The Wisconsin Technology Council released a statement on the National Institute of Health’s Feb. 7 cuts in payments for “indirect costs” for university research and development projects. Following are excerpts from that statement:
“The Feb. 7 decision to slash National Institutes of Health funding for so-called ‘indirect costs’ at universities, hospitals, and other institutions will cause immediate and likely lasting harm to biomedical research in Wisconsin and the United States.
“Indirect costs are broadly described as payments to help cover facilities, equipment, and personnel for thousands of projects. Effective immediately, a 15% indirect cost rate will apply to all new and existing NIH grants. Before this action, about 30% of an average NIH grant to an institution was earmarked for indirect costs but the rate was higher at some institutions such as the UW–Madison. This action should be opposed by Wisconsin’s members of Congress.

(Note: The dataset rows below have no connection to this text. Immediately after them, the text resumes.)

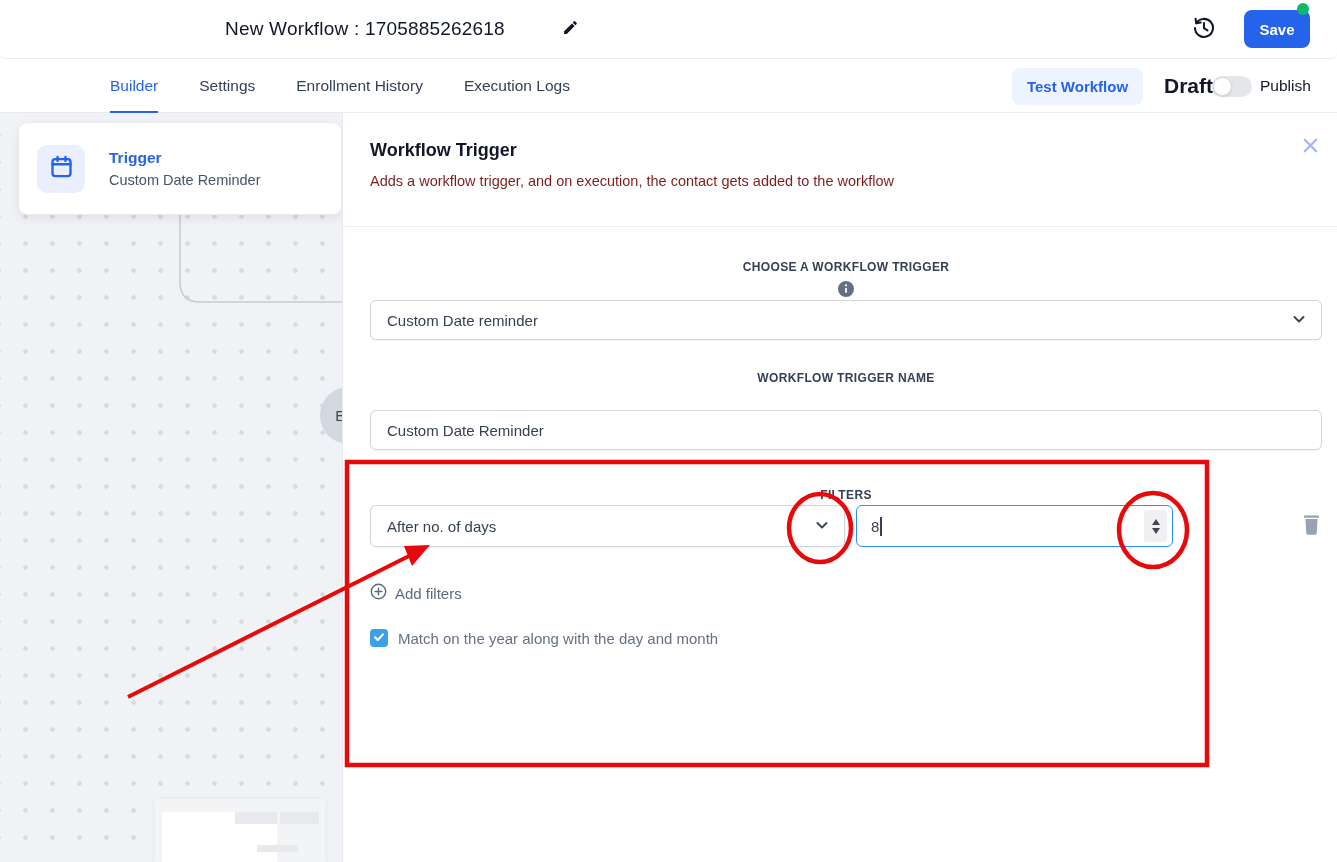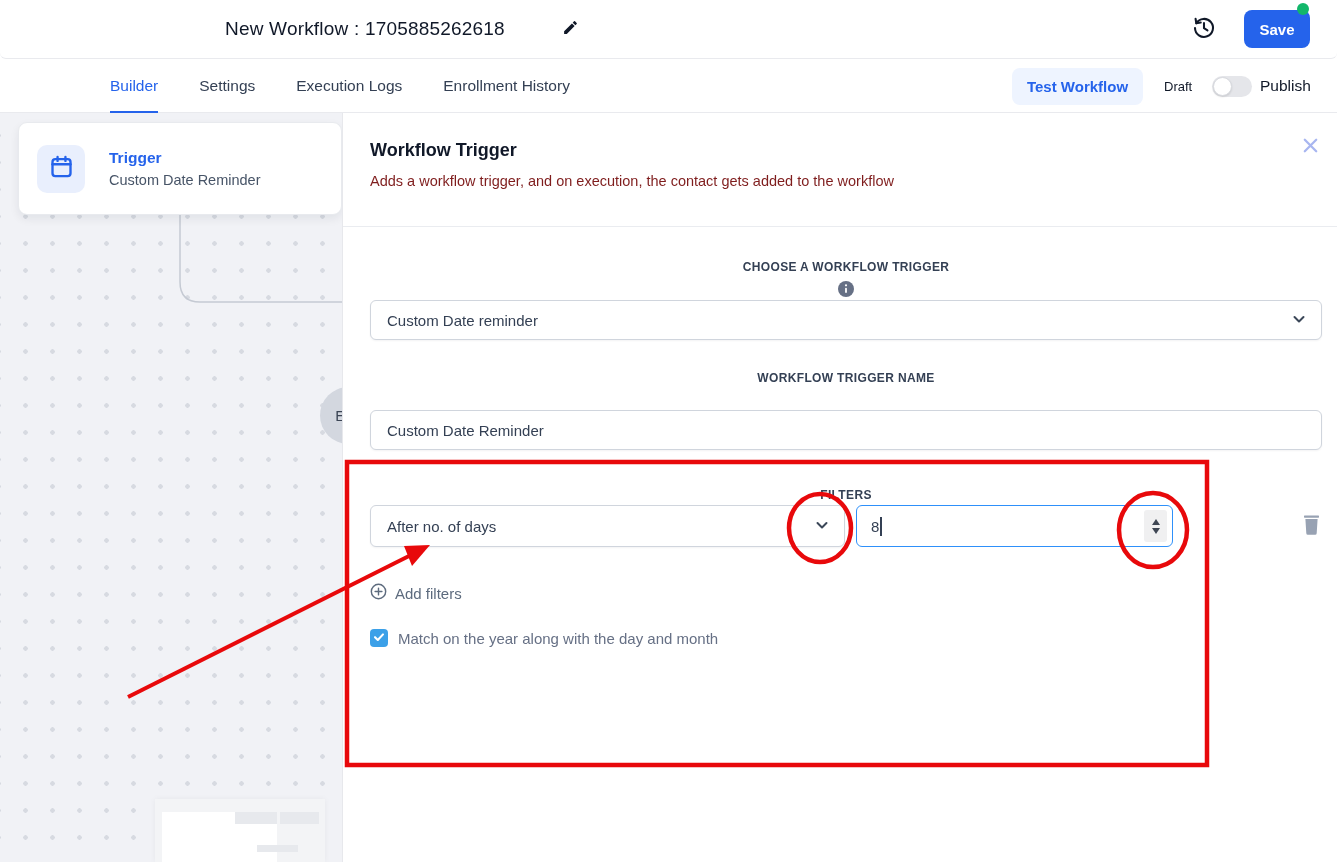--- a/index.html
+++ b/index.html
@@ -14,21 +14,21 @@
   .pencil-btn { position:absolute; left:556px; top:15px; width:28px; height:28px; display:flex; align-items:center; justify-content:center; cursor:pointer; background:none; border:none; }
   .clock-btn { position:absolute; left:1189px; top:14px; width:30px; height:30px; display:flex; align-items:center; justify-content:center; background:none; border:none; cursor:pointer; }
   .save-btn { position:absolute; left:1244px; top:10px; width:66px; height:38px; background:#2563eb; color:#fff; font-size:15px; font-weight:600; border:none; border-radius:8px; cursor:pointer; font-family:inherit; }
   .save-dot { position:absolute; left:1297px; top:3px; width:12px; height:12px; border-radius:50%; background:#12b76a; }
   
   .tabbar { position:absolute; top:59px; left:0; width:1337px; height:54px; background:#fff; border-bottom:1px solid #e9eaee; }
   .tabs { position:absolute; left:110px; top:0; height:54px; display:flex; }
   .tab { height:54px; display:flex; align-items:center; margin-right:41px; font-size:15.5px; color:#344054; cursor:pointer; border-bottom:2.5px solid transparent; padding-top:2px; }
   .tab.active { color:#2563eb; border-bottom-color:#2563eb; font-weight:500; }
   .test-btn { position:absolute; left:1012px; top:9px; width:131px; height:37px; background:#eef4ff; color:#2563eb; border:none; border-radius:8px; font-size:15px; font-weight:600; cursor:pointer; font-family:inherit; }
-  .draft-lbl { position:absolute; left:1164px; top:0; height:54px; display:flex; align-items:center; font-size:13px; color:#101828; }
+  .draft-lbl { position:absolute; left:1164px; top:0; height:54px; display:flex; align-items:center; font-size:21px; color:#101828;font-weight:bold; }
   .toggle { position:absolute; left:1212px; top:17px; width:40px; height:21px; border-radius:11px; background:#e5e6ea; cursor:pointer; }
   .toggle-knob { position:absolute; left:1px; top:1px; width:19px; height:19px; border-radius:50%; background:#fff; border:1px solid #d8dadf; box-shadow:0 1px 2px rgba(0,0,0,.12); }
   .publish-lbl { position:absolute; left:1260px; top:0; height:54px; display:flex; align-items:center; font-size:15.5px; color:#101828; }
   
   .canvas {
     position:absolute; top:113px; left:0; width:343px; height:749px; overflow:hidden;
     background-color:#f1f2f6;
     background-image:radial-gradient(#d7dae1 2px, transparent 2.5px);
     background-size:27px 27px; background-position:12px 9px;
     border-right:1px solid #e7e8ec;
@@ -95,22 +95,22 @@
       </span>
     </button>
     <button class="save-btn">Save</button>
     <div class="save-dot"></div>
   </div>
 
   <div class="tabbar">
     <div class="tabs">
       <div class="tab active">Builder</div>
       <div class="tab">Settings</div>
+      <div class="tab">Enrollment History</div>
       <div class="tab">Execution Logs</div>
-      <div class="tab">Enrollment History</div>
     </div>
     <button class="test-btn">Test Workflow</button>
     <div class="draft-lbl">Draft</div>
     <div class="toggle">
       <div class="toggle-knob"></div>
     </div>
     <div class="publish-lbl">Publish</div>
   </div>
 
   <div class="canvas">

“From the standpoint of advancing medicine, such research has led to hundreds of breakthroughs. Here’s a specific Wisconsin story to illustrate the point.
“Sales of magnetic resonance imaging (MRI) machines made by GE Healthcare in Waukesha had flattened in the early 1990s, largely because use of such machines was confined to a few conditions. However, the university community worked alongside GE engineers to develop new software to expand the diagnostic use of MRIs. Examples of new indications were imaging of vascular systems; mapping local blood flow blockages (strokes); detecting tumors by becoming sensitive to cancer’s denser cell networks; imaging how head trauma and concussions upset how the brain coordinates itself; locating bile duct blockages; and mapping chronic liver diseases.
“All of this created the need for more MRI scanners. There are about 13,000 such machines in the United States today and perhaps 50,000 GE scanners worldwide; GE Healthcare can provide software upgrades to each. The continuous economic vitality GE has created in Waukesha over the past 40 years wouldn’t be possible without the federal investment in imaging science made over that period. Indirect cost allocations helped make it all happen.
“The NIH spent more than $35 billion in fiscal 2023 for nearly 50,000 competitive grants awarded to more than 300,000 researchers at 2,500 universities, medical schools, and other research institutions nationwide. Of that amount, about $26 billion went to direct costs for research, while $9 billion was allocated to overhead or ‘indirect costs.’ The change announced Feb. 7 means research institutions must quickly find billions of dollars from other sources to support laboratories, students, and staff — putting projects at risk.
“Here’s some perspective on what all federal R&D spending through universities means in relation to the larger federal budget:
“In fiscal year 2023, the federal government spent almost $60 billion on university R&D on topics ranging from defense to health to agriculture. That represented about 55% of total R&D spending at universities, meaning much of the rest was matched by private dollars. The total federal budget was about $6.2 trillion that year, meaning university R&D represented about 1% of total spending.
“A lot of money, yes; a poor investment, no, not given what it produces in terms of well-being, jobs, and economic growth. We urge members of Wisconsin’s congressional delegation to seek restoration of NIH indirect cost rates and to urge that similar restrictions are not enacted by agencies such as the NSF.”